AUDIENCE MEMBER: No, you are, and this—I’m thinking of it also from the point of view of an inclusion/exclusion criteria. Now that there are more of these types of places where patients or potential patients can go and keep this information for themselves and also work and print out this information for their doctors, is that something we should maybe consider as an exclusion criteria or something to ask the patient if they are part of one of these other registries or networks.
Yeah, well I think it’s worth considering. You know, the fact that patients can find each other and go online, not just to our site but many others, and find, okay here are other patients reporting on treatment on this drug, which is actually an experimental study drug that, you know, they might be able to do things like unblind a trial in progress, and that’s certainly something that merits serious consideration in the design of a trial. You know, I think that can be a long and interesting discussion on its own, and some of that might come down to really setting up kind of a different social contract with study participants, where there is a certain expectation of confidentiality until a certain point. And that’s also going to raise all sorts of ethical issues about what information can and should be hidden from patients during a clinical trial and things like that. And I don’t think I know all the answers to that at all, but it’s a very interesting subject.
Sorry just quickly on that, if we’re talking about social media as a channel for people sharing information about what they’re going through. I’d like to see whether or not they share things which would bias any answers that they give. I would suspect them to be more likely to share things like, you know, it’s great to know there’s someone else going through this with me, it gives me a good feeling to know that you know what I’m experiencing, this kind of thing, but not the kind of thing that is likely to bias the responses. I think it’s worth doing some study into that, what kind of things do people share when they’re able to share. It’s probably not how to answer the questions. Worth doing some study on that, but it’d be a very difficult study to design though.
AUDIENCE MEMBER: Given the FDA’s more relaxed and flexible approach for rare diseases, could you argue that maybe they should take that approach for BYOD, because there are lots of benefits for BYOD.
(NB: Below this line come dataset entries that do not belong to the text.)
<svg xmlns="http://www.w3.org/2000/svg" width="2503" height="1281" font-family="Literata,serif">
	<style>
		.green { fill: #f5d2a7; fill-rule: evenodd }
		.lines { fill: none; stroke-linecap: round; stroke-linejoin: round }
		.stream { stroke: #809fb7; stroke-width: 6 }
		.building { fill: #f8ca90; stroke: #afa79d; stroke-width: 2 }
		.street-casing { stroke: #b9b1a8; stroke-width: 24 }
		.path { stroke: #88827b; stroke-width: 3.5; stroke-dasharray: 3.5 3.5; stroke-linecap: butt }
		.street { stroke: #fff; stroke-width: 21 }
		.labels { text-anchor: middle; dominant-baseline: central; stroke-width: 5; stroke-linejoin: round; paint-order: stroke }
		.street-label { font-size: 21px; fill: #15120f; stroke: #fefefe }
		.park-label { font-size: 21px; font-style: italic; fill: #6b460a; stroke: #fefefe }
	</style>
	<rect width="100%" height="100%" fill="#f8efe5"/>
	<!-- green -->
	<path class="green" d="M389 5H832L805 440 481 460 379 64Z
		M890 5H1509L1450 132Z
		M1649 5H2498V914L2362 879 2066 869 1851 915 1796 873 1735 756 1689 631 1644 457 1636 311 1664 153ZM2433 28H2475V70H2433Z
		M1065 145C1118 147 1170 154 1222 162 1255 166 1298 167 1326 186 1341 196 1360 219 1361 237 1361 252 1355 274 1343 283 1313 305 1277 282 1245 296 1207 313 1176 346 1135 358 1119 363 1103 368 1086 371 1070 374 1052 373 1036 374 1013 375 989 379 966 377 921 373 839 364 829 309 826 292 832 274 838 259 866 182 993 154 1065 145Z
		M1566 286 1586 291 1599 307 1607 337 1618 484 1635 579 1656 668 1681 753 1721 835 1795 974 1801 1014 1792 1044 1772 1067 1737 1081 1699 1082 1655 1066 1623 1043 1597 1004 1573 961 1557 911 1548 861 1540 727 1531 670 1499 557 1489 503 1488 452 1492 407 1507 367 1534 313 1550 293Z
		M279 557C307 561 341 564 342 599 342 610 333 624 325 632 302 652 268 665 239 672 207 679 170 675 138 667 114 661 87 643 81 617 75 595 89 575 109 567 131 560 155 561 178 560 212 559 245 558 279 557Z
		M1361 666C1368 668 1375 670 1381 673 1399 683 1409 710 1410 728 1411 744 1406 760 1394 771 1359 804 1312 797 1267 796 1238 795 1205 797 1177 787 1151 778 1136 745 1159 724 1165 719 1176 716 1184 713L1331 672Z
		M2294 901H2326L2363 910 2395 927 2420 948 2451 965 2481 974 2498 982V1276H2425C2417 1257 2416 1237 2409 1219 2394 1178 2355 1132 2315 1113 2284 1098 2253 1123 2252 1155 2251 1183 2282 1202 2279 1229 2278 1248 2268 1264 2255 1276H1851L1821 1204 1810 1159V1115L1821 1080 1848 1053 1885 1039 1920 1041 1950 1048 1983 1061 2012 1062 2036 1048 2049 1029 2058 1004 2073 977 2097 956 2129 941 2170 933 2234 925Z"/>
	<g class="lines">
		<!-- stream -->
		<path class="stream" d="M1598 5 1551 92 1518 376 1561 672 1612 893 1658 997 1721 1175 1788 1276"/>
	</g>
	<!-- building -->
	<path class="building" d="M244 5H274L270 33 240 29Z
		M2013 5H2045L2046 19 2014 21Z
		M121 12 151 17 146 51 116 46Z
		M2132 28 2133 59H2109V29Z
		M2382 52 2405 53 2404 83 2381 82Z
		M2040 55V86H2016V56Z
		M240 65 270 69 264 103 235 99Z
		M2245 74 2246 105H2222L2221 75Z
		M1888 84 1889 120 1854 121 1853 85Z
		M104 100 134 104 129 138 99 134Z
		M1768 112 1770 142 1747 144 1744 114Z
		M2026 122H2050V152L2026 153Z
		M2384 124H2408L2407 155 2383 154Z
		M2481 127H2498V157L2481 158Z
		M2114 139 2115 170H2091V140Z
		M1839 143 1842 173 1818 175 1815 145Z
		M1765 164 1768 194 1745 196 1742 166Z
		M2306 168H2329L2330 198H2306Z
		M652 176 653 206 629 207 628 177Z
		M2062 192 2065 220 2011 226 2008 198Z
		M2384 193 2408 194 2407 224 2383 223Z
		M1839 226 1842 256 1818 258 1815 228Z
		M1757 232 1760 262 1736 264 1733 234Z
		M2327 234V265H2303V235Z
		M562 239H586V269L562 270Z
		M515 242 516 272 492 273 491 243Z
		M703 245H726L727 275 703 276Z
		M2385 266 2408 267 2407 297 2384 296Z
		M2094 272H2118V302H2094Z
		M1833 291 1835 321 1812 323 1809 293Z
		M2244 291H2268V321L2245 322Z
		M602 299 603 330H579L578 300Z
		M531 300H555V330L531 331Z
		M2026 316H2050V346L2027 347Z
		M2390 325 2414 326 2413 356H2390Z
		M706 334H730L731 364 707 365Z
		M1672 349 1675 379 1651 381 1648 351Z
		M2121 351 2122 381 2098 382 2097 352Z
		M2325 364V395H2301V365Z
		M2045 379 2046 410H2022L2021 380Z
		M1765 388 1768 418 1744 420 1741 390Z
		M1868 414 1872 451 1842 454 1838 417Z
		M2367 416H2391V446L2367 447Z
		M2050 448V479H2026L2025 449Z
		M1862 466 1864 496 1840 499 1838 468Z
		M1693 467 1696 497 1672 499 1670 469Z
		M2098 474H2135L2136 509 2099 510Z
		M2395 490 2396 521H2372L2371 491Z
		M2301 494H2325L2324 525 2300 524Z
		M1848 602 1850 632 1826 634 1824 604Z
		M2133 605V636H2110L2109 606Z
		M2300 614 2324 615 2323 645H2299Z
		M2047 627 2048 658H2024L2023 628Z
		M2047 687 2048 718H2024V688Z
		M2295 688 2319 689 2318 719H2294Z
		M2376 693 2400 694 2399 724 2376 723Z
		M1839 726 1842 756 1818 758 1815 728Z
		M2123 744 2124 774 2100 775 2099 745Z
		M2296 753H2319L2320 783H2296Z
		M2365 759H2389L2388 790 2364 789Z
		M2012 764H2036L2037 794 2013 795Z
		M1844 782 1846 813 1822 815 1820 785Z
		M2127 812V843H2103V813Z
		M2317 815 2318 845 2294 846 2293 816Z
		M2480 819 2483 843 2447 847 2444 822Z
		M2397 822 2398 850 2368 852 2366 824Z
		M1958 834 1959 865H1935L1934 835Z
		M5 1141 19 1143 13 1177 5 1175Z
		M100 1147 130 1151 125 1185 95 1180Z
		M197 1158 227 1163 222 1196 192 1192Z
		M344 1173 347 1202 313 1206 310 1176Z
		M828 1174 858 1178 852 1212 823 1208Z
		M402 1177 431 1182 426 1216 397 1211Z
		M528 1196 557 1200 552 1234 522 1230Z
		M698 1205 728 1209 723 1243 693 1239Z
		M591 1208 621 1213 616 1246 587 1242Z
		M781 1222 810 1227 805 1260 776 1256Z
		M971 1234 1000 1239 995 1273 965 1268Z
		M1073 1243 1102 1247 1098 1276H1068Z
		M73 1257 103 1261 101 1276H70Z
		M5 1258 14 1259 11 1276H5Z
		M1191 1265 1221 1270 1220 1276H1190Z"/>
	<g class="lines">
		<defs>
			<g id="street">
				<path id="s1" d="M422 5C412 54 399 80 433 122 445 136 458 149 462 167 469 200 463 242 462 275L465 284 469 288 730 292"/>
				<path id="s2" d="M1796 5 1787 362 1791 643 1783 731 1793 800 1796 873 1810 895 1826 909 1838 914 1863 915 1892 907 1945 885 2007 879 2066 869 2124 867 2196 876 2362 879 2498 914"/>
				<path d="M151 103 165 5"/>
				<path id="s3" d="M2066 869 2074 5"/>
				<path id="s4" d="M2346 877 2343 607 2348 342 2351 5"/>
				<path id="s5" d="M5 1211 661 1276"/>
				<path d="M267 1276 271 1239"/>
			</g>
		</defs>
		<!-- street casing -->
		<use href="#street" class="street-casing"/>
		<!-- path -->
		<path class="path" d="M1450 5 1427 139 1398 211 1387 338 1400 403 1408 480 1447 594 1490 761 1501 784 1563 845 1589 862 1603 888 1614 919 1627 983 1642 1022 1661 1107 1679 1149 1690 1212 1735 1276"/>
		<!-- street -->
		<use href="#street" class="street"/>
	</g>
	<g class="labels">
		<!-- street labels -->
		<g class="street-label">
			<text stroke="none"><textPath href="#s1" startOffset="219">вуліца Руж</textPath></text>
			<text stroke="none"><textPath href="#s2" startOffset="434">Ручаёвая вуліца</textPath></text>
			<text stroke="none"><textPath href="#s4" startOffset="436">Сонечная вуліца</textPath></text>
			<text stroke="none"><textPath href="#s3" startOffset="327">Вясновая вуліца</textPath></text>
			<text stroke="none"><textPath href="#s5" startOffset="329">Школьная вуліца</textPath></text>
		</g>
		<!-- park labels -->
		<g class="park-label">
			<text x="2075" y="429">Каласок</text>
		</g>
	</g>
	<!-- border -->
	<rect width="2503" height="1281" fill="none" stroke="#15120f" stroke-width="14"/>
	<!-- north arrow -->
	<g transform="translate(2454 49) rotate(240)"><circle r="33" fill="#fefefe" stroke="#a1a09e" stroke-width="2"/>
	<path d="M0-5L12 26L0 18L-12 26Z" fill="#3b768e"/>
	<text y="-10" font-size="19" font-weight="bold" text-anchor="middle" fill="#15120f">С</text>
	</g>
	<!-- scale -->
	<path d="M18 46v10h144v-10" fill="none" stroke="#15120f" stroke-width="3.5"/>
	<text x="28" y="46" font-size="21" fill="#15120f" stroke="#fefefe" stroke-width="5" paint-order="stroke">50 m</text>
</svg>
That’s a good question. I think that there’s an empirical difference between the two, where we have or can procure the data to demonstrate the efficacy of BYOD, whereas you simply may not have the availability of patients to demonstrate it with a very rare disease, an ultra rare disease if you will. So I think that that’s going to be one core difference between them. In my opinion—and opinion is a big word there—I think that there’s also a bit of an emotional difference, in that they want to help patients with rare diseases get access to new and potentially curative drugs, etc. whereas if you talk about the ePRO argument, I think that they feel that this is an industry issue and not a patient issue. And so I think that there’s a big difference in their mindset on how easy they will be willing to make it for each of those two sides. There are by the way—as you probably have seen—a lot of rare disease methodological groups starting up. I believe ISPOR has one now, and there are some other groups that are starting up, to help provide more guidance. Because ultimately, although a lot of the FDA guidances touch upon rare diseases. When it comes to patient-reported outcomes and rare diseases, the language is like three sentences. It’s very minimal and there needs to be, eventually, more. But frankly, in this regard I hope they come out with more clear guidance on BYOD before they do on the rare diseases, because I think right now we’re all happy with how they’re working with rare diseases.